Data shown:

*** Begin section ***

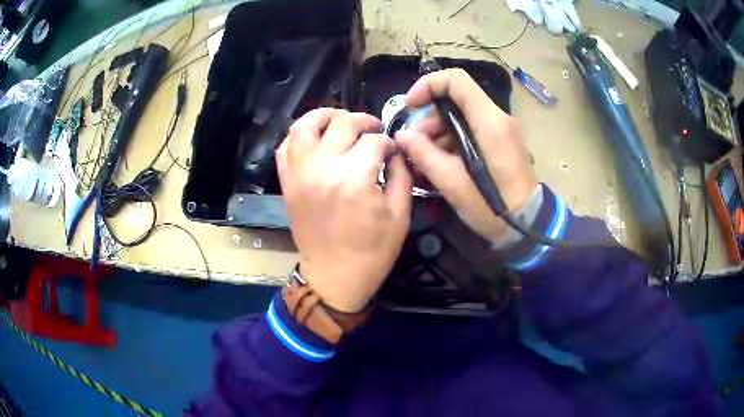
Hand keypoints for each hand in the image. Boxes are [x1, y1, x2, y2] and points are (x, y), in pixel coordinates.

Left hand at [277, 109, 412, 312]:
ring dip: (325, 116)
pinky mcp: (288, 182)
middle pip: (342, 123)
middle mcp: (323, 167)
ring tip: (340, 121)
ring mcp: (299, 173)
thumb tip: (394, 152)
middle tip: (373, 131)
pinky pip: (285, 147)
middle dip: (363, 121)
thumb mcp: (400, 215)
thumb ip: (401, 175)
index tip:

*** End section ***

What is needed:
In the records above, how many lines hold the string "hand"? Give the number only.

Response to this exercise:
2